BEGIN DATASET ENTRIES
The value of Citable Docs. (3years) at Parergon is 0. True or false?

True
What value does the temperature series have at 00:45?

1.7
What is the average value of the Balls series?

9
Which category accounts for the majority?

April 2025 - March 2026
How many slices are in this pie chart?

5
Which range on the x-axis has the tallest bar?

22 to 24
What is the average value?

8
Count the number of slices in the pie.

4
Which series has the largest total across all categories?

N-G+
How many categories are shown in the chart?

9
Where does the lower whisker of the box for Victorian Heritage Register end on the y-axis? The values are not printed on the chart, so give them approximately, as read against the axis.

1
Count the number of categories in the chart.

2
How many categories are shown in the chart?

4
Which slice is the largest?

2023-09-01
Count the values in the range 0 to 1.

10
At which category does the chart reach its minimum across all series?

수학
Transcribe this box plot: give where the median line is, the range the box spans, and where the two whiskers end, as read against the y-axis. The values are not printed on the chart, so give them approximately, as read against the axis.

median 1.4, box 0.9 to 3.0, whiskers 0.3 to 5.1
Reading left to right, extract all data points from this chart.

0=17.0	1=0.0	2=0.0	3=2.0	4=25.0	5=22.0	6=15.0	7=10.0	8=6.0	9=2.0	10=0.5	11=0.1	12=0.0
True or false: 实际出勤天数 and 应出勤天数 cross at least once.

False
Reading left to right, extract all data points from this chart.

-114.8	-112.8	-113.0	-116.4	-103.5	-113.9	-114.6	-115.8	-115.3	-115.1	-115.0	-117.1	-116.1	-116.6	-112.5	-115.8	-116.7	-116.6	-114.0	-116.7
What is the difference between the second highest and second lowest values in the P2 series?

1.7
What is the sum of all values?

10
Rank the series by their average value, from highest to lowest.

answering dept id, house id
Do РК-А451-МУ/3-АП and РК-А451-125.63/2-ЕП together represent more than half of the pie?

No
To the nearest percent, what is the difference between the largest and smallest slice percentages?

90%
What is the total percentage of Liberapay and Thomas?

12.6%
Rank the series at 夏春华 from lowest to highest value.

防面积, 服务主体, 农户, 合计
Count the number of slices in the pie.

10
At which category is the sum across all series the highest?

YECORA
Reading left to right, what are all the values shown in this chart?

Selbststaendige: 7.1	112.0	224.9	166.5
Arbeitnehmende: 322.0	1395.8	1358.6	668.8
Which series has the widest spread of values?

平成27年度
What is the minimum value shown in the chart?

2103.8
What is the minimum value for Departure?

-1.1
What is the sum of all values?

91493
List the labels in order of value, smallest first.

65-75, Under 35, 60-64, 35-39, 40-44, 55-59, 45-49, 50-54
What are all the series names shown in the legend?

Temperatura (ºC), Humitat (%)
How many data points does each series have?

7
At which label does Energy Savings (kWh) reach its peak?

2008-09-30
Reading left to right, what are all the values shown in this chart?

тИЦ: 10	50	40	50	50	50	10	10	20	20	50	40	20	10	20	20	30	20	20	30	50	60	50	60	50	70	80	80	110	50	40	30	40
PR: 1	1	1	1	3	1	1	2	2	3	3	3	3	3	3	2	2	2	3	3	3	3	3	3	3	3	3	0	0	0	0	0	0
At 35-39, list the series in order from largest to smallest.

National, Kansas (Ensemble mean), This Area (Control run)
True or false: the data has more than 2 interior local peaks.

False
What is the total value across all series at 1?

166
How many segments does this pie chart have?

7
END DATASET ENTRIES
## DIRECTIONS
Starting at the first of the items and ending at the line containing "Which slice is the largest?", write those lines out again with "categories" swapped for "groups" and everything else left as it is.

## EXERCISE SOLUTION
The value of Citable Docs. (3years) at Parergon is 0. True or false?

True
What value does the temperature series have at 00:45?

1.7
What is the average value of the Balls series?

9
Which category accounts for the majority?

April 2025 - March 2026
How many slices are in this pie chart?

5
Which range on the x-axis has the tallest bar?

22 to 24
What is the average value?

8
Count the number of slices in the pie.

4
Which series has the largest total across all groups?

N-G+
How many groups are shown in the chart?

9
Where does the lower whisker of the box for Victorian Heritage Register end on the y-axis? The values are not printed on the chart, so give them approximately, as read against the axis.

1
Count the number of groups in the chart.

2
How many groups are shown in the chart?

4
Which slice is the largest?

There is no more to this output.